(Stored data entries)
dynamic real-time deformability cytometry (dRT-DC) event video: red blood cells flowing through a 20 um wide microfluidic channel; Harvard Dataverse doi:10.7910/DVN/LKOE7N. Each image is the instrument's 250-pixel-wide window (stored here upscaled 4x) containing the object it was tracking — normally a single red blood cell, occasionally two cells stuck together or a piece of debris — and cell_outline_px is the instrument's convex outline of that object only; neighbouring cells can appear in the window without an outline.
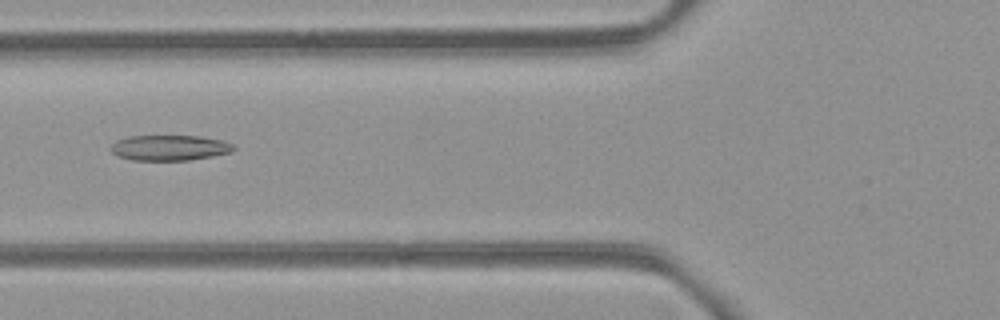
{"species": "common noctule bat (a hibernating species)", "species_latin": "Nyctalus noctula", "temperature_condition": "room temperature", "stored_images_in_passage": 3, "camera_frame_rate_fps": 3000, "um_per_image_px": 0.085, "animal": {"sex": "female", "body_mass_g": 21.9}, "frame": {"image": 1, "passage_image": 3, "time_ms": 2.333, "image_size_px": [1000, 320], "cell_outline_px": [[236, 148], [232, 152], [212, 156], [188, 160], [132, 160], [120, 156], [112, 152], [112, 144], [116, 140], [128, 136], [200, 136], [220, 140], [232, 144]], "centroid_in_image_um": [14.42, 12.56], "position_along_channel_um": 111.4, "area_um2": 18.03}}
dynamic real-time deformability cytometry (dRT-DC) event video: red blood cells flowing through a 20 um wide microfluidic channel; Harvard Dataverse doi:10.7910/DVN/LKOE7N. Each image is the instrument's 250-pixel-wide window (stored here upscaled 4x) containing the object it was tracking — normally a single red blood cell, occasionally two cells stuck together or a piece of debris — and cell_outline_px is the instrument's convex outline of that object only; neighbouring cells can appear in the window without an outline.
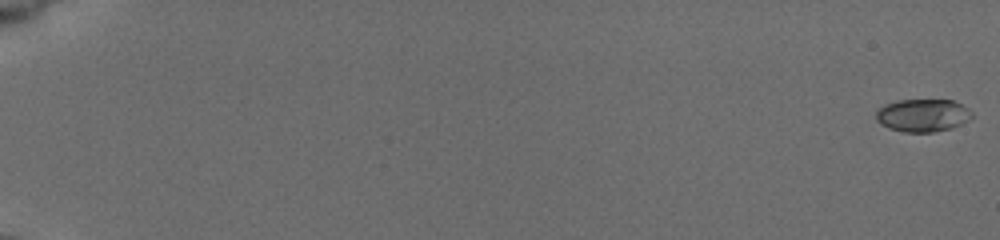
{"species": "common noctule bat (a hibernating species)", "species_latin": "Nyctalus noctula", "temperature_condition": "cold", "stored_images_in_passage": 57, "camera_frame_rate_fps": 3000, "um_per_image_px": 0.085, "animal": {"sex": "female", "body_mass_g": 19.5, "forearm_length_mm": 54.1}, "frame": {"image": 1, "passage_image": 1, "time_ms": 0.0, "image_size_px": [1000, 240], "cell_outline_px": [[972, 116], [968, 120], [952, 128], [932, 132], [904, 132], [888, 128], [880, 124], [876, 120], [876, 112], [884, 104], [896, 100], [952, 100], [968, 108], [972, 112]], "centroid_in_image_um": [78.4, 9.8], "position_along_channel_um": 6.6, "area_um2": 18.32}}
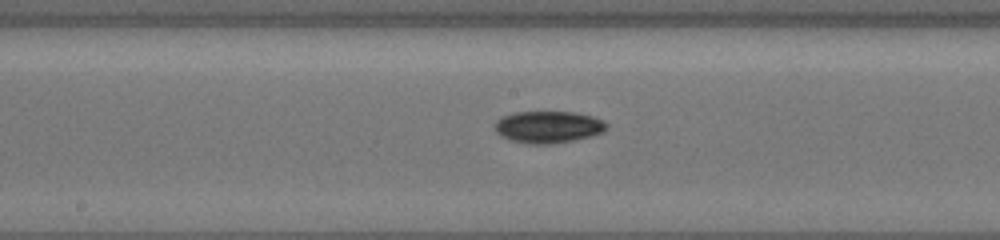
{"frame": {"image": 2, "passage_image": 33, "time_ms": 10.667, "image_size_px": [1000, 240], "cell_outline_px": [[608, 128], [604, 132], [572, 140], [548, 144], [528, 144], [512, 140], [500, 136], [496, 132], [496, 120], [500, 116], [512, 112], [576, 112], [592, 116], [604, 120], [608, 124]], "centroid_in_image_um": [46.59, 10.78], "position_along_channel_um": 201.6, "area_um2": 20.87}}
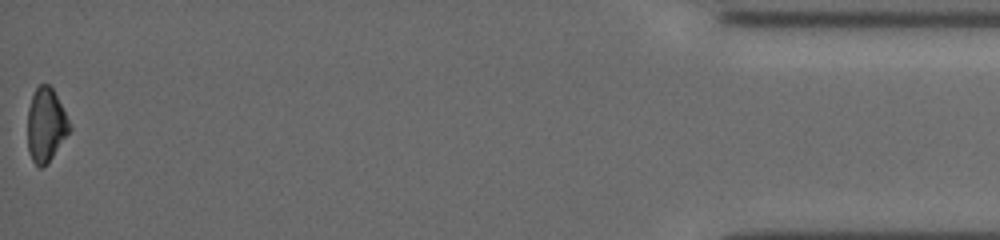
{"frame": {"image": 3, "passage_image": 57, "time_ms": 18.667, "image_size_px": [1000, 240], "cell_outline_px": [[72, 128], [52, 156], [40, 168], [32, 160], [28, 152], [28, 108], [32, 96], [36, 88], [40, 84], [48, 84], [52, 88], [72, 124]], "centroid_in_image_um": [3.91, 10.59], "position_along_channel_um": 431.3, "area_um2": 17.8}, "authors_computed_cell_mechanics": {"area_um2": 18.6116, "velocity_mm_per_s": 3.84, "shape_relaxation_time_tau1_ms": 2.109, "shape_relaxation_time_tau2_ms": null, "deformation_change_tau1": 0.0936, "deformation_change_tau2": null}}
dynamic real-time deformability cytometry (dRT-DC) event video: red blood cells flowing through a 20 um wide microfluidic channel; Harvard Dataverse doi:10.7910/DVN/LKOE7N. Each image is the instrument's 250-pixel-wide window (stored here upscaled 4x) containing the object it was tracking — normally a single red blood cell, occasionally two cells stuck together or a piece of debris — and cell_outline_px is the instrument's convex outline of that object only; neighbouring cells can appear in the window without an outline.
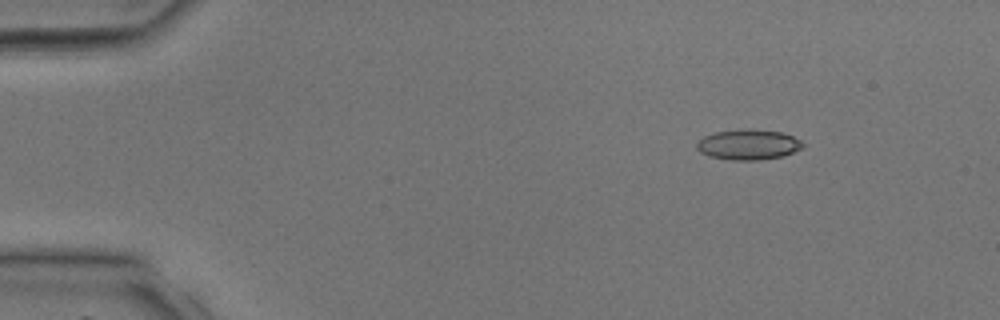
{"species": "common noctule bat (a hibernating species)", "species_latin": "Nyctalus noctula", "temperature_condition": "room temperature", "stored_images_in_passage": 35, "camera_frame_rate_fps": 3000, "um_per_image_px": 0.085, "animal": {"sex": "male", "body_mass_g": 17.9, "forearm_length_mm": 54.2}, "frame": {"image": 1, "passage_image": 1, "time_ms": 0.0, "image_size_px": [1000, 320], "cell_outline_px": [[804, 144], [800, 148], [784, 156], [760, 160], [732, 160], [708, 156], [700, 152], [696, 148], [696, 144], [704, 136], [716, 132], [780, 132], [792, 136], [800, 140]], "centroid_in_image_um": [63.59, 12.35], "position_along_channel_um": 21.4, "area_um2": 17.74}}
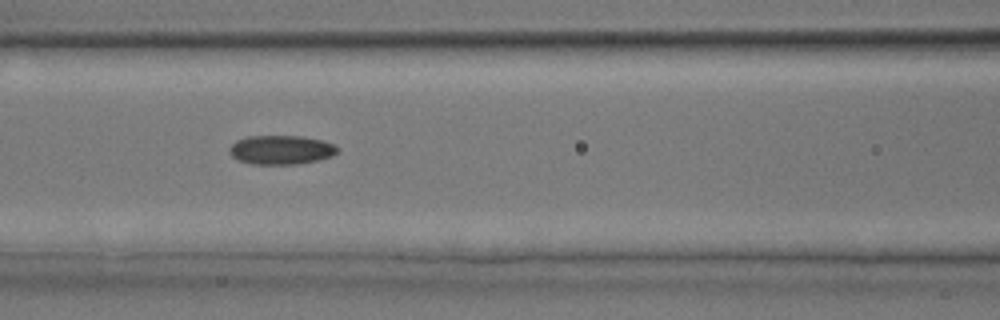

## Job
Would you return the data exactly as written, without the pictures?

## Completed task
dynamic real-time deformability cytometry (dRT-DC) event video: red blood cells flowing through a 20 um wide microfluidic channel; Harvard Dataverse doi:10.7910/DVN/LKOE7N. Each image is the instrument's 250-pixel-wide window (stored here upscaled 4x) containing the object it was tracking — normally a single red blood cell, occasionally two cells stuck together or a piece of debris — and cell_outline_px is the instrument's convex outline of that object only; neighbouring cells can appear in the window without an outline.
{"species": "common noctule bat (a hibernating species)", "species_latin": "Nyctalus noctula", "temperature_condition": "room temperature", "stored_images_in_passage": 3, "camera_frame_rate_fps": 3000, "um_per_image_px": 0.085, "animal": {"sex": "female", "body_mass_g": 21.9}, "frame": {"image": 1, "passage_image": 3, "time_ms": 2.333, "image_size_px": [1000, 320], "cell_outline_px": [[236, 148], [232, 152], [212, 156], [188, 160], [132, 160], [120, 156], [112, 152], [112, 144], [116, 140], [128, 136], [200, 136], [220, 140], [232, 144]], "centroid_in_image_um": [14.42, 12.56], "position_along_channel_um": 111.4, "area_um2": 18.03}}
dynamic real-time deformability cytometry (dRT-DC) event video: red blood cells flowing through a 20 um wide microfluidic channel; Harvard Dataverse doi:10.7910/DVN/LKOE7N. Each image is the instrument's 250-pixel-wide window (stored here upscaled 4x) containing the object it was tracking — normally a single red blood cell, occasionally two cells stuck together or a piece of debris — and cell_outline_px is the instrument's convex outline of that object only; neighbouring cells can appear in the window without an outline.
{"species": "common noctule bat (a hibernating species)", "species_latin": "Nyctalus noctula", "temperature_condition": "cold", "stored_images_in_passage": 57, "camera_frame_rate_fps": 3000, "um_per_image_px": 0.085, "animal": {"sex": "female", "body_mass_g": 19.5, "forearm_length_mm": 54.1}, "frame": {"image": 1, "passage_image": 1, "time_ms": 0.0, "image_size_px": [1000, 240], "cell_outline_px": [[972, 116], [968, 120], [952, 128], [932, 132], [904, 132], [888, 128], [880, 124], [876, 120], [876, 112], [884, 104], [896, 100], [952, 100], [968, 108], [972, 112]], "centroid_in_image_um": [78.4, 9.8], "position_along_channel_um": 6.6, "area_um2": 18.32}}
{"frame": {"image": 2, "passage_image": 33, "time_ms": 10.667, "image_size_px": [1000, 240], "cell_outline_px": [[608, 128], [604, 132], [572, 140], [548, 144], [528, 144], [512, 140], [500, 136], [496, 132], [496, 120], [500, 116], [512, 112], [576, 112], [592, 116], [604, 120], [608, 124]], "centroid_in_image_um": [46.59, 10.78], "position_along_channel_um": 201.6, "area_um2": 20.87}}
{"frame": {"image": 3, "passage_image": 57, "time_ms": 18.667, "image_size_px": [1000, 240], "cell_outline_px": [[72, 128], [52, 156], [40, 168], [32, 160], [28, 152], [28, 108], [32, 96], [36, 88], [40, 84], [48, 84], [52, 88], [72, 124]], "centroid_in_image_um": [3.91, 10.59], "position_along_channel_um": 431.3, "area_um2": 17.8}, "authors_computed_cell_mechanics": {"area_um2": 18.6116, "velocity_mm_per_s": 3.84, "shape_relaxation_time_tau1_ms": 2.109, "shape_relaxation_time_tau2_ms": null, "deformation_change_tau1": 0.0936, "deformation_change_tau2": null}}
dynamic real-time deformability cytometry (dRT-DC) event video: red blood cells flowing through a 20 um wide microfluidic channel; Harvard Dataverse doi:10.7910/DVN/LKOE7N. Each image is the instrument's 250-pixel-wide window (stored here upscaled 4x) containing the object it was tracking — normally a single red blood cell, occasionally two cells stuck together or a piece of debris — and cell_outline_px is the instrument's convex outline of that object only; neighbouring cells can appear in the window without an outline.
{"species": "common noctule bat (a hibernating species)", "species_latin": "Nyctalus noctula", "temperature_condition": "room temperature", "stored_images_in_passage": 35, "camera_frame_rate_fps": 3000, "um_per_image_px": 0.085, "animal": {"sex": "male", "body_mass_g": 17.9, "forearm_length_mm": 54.2}, "frame": {"image": 1, "passage_image": 1, "time_ms": 0.0, "image_size_px": [1000, 320], "cell_outline_px": [[804, 144], [800, 148], [784, 156], [760, 160], [732, 160], [708, 156], [700, 152], [696, 148], [696, 144], [704, 136], [716, 132], [780, 132], [792, 136], [800, 140]], "centroid_in_image_um": [63.59, 12.35], "position_along_channel_um": 21.4, "area_um2": 17.74}}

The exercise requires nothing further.